Issue (i): Whether the break-up value method could be adopted for valuing unquoted shares for gift-tax purposes and whether a discount for restrictions on transfer of shares was permissible.
Analysis: Rule 10(2) of the Gift-tax Rules, 1958 points to valuation by reference to the value of the total assets of the company where that is ascertainable, and the accepted approach for unquoted shares in a private company is the break-up value method. The restriction on transfer contained in the articles depressed the realisable value of the shares, and the 15 per cent allowance reflected a recognised valuation adjustment rather than a mere concession. The fact that Rule 1D of the Wealth-tax Rules, 1957 is framed for wealth-tax purposes did not prevent reliance on the same recognised valuation principle for gift-tax valuation.
Conclusion: The break-up value method was correctly adopted and the discount for transfer restrictions was allowable, in favour of the assessee.
Issue (ii): Whether the sale of the shares was for inadequate consideration so as to attract a deemed gift under section 4(1)(a) of the Gift-tax Act, 1958.
Analysis: Section 4(1)(a) applies only where property is transferred otherwise than for adequate consideration, and adequacy is to be judged in the factual setting of the transaction. The price was supported by a recognised valuation basis, multiple transactions were effected at the same price, and there was no material showing that the consideration was sham, shocking, or otherwise unreasonable.
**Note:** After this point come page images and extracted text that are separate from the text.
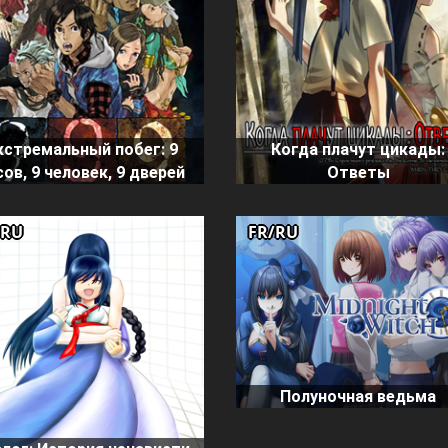
кстремальный побег: 9
Когда плачут цикады:
сов, 9 человек, 9 дверей
Ответы
/RU
FR/RU
Полуночная ведьма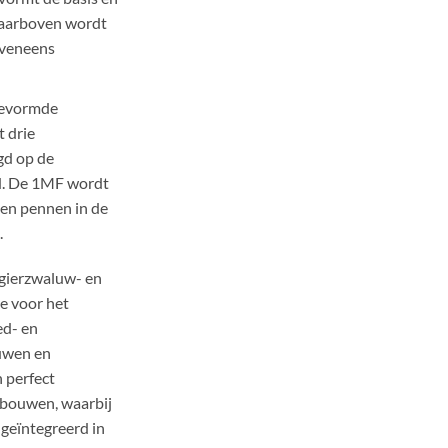
Daarboven wordt
eveneens
gevormde
 drie
gd op de
d. De 1MF wordt
en pennen in de
.
gierzwaluw- en
ze voor het
ed- en
luwen en
n perfect
 bouwen, waarbij
geïntegreerd in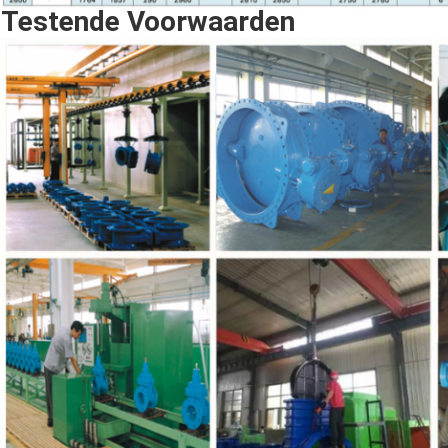
Testende Voorwaarden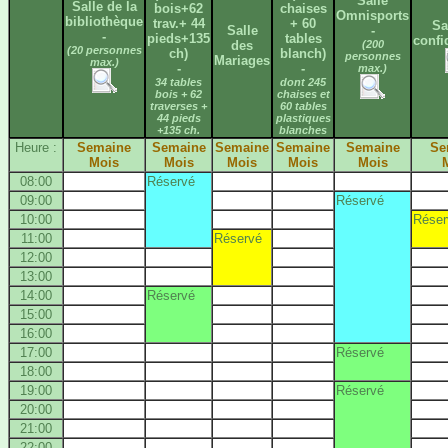
Salle
Salle de la
bois+62
chaises
Omnisports
bibliothèque
trav.+ 44
+ 60
Sa
Salle
-
-
pieds+135
tables
confi
des
(200
(20 personnes
ch)
blanch)
personnes
Mariages
max.)
-
-
max.)
34 tables
dont 245
bois + 62
chaises et
traverses +
60 tables
44 pieds
plastiques
+135 ch.
blanches
Heure :
Semaine
Semaine
Semaine
Semaine
Semaine
Se
Mois
Mois
Mois
Mois
Mois
08:00
Réservé
09:00
Réservé
10:00
Réser
11:00
Réservé
12:00
13:00
14:00
Réservé
15:00
16:00
17:00
Réservé
18:00
19:00
Réservé
20:00
21:00
22:00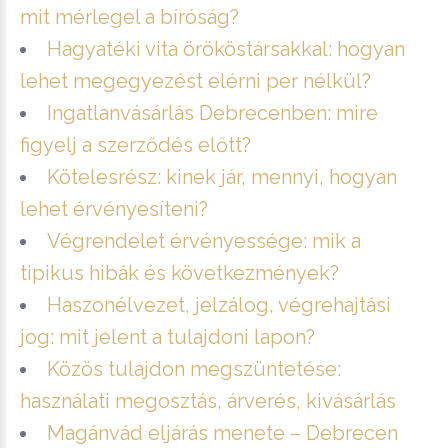
mit mérlegel a bíróság?
Hagyatéki vita örököstársakkal: hogyan
lehet megegyezést elérni per nélkül?
Ingatlanvásárlás Debrecenben: mire
figyelj a szerződés előtt?
Kötelesrész: kinek jár, mennyi, hogyan
lehet érvényesíteni?
Végrendelet érvényessége: mik a
tipikus hibák és következmények?
Haszonélvezet, jelzálog, végrehajtási
jog: mit jelent a tulajdoni lapon?
Közös tulajdon megszüntetése:
használati megosztás, árverés, kivásárlás
Magánvád eljárás menete – Debrecen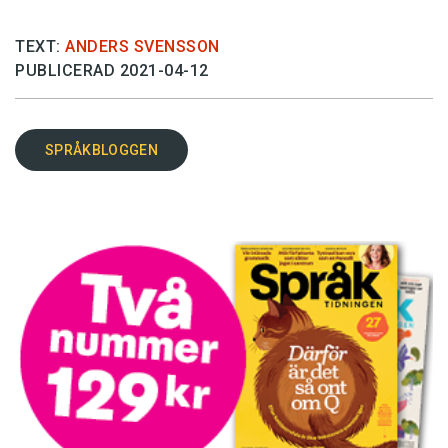
TEXT:
ANDERS SVENSSON
PUBLICERAD 2021-04-12
SPRÅKBLOGGEN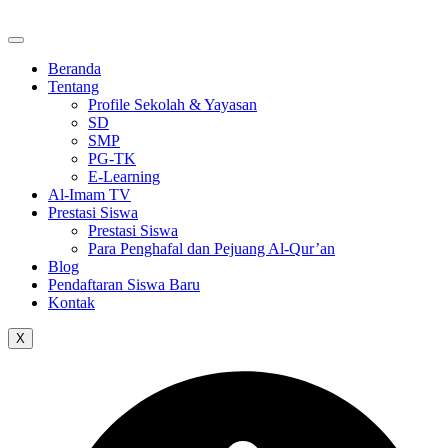
Skip
to
the
Beranda
content
Tentang
Profile Sekolah & Yayasan
SD
SMP
PG-TK
E-Learning
Al-Imam TV
Prestasi Siswa
Prestasi Siswa
Para Penghafal dan Pejuang Al-Qur’an
Blog
Pendaftaran Siswa Baru
Kontak
X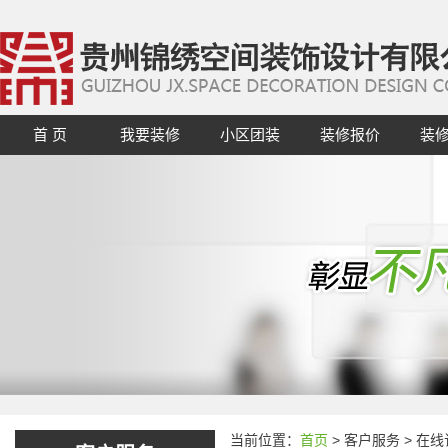
首 页
我要装修
小区团装
装修报价
装
当前位置：
首页
> 客户服务 > 在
The transaction therefore did not justify treating the difference as a gift.
Conclusion: The consideration was not shown to be inadequate and section 4(1)(a) was not attracted, in favour of the assessee.
Final Conclusion: The appellate orders cancelling the gift-tax assessments were sustained and the departmental appeals failed.
Ratio Decidendi: For unquoted shares in a private company, a recognised break-up valuation may be adopted with a discount for transfer restrictions, and a deemed gift under section 4(1)(a) arises only where inadequacy of consideration is established on the facts, not merely because a different valuation method might yield a higher figure.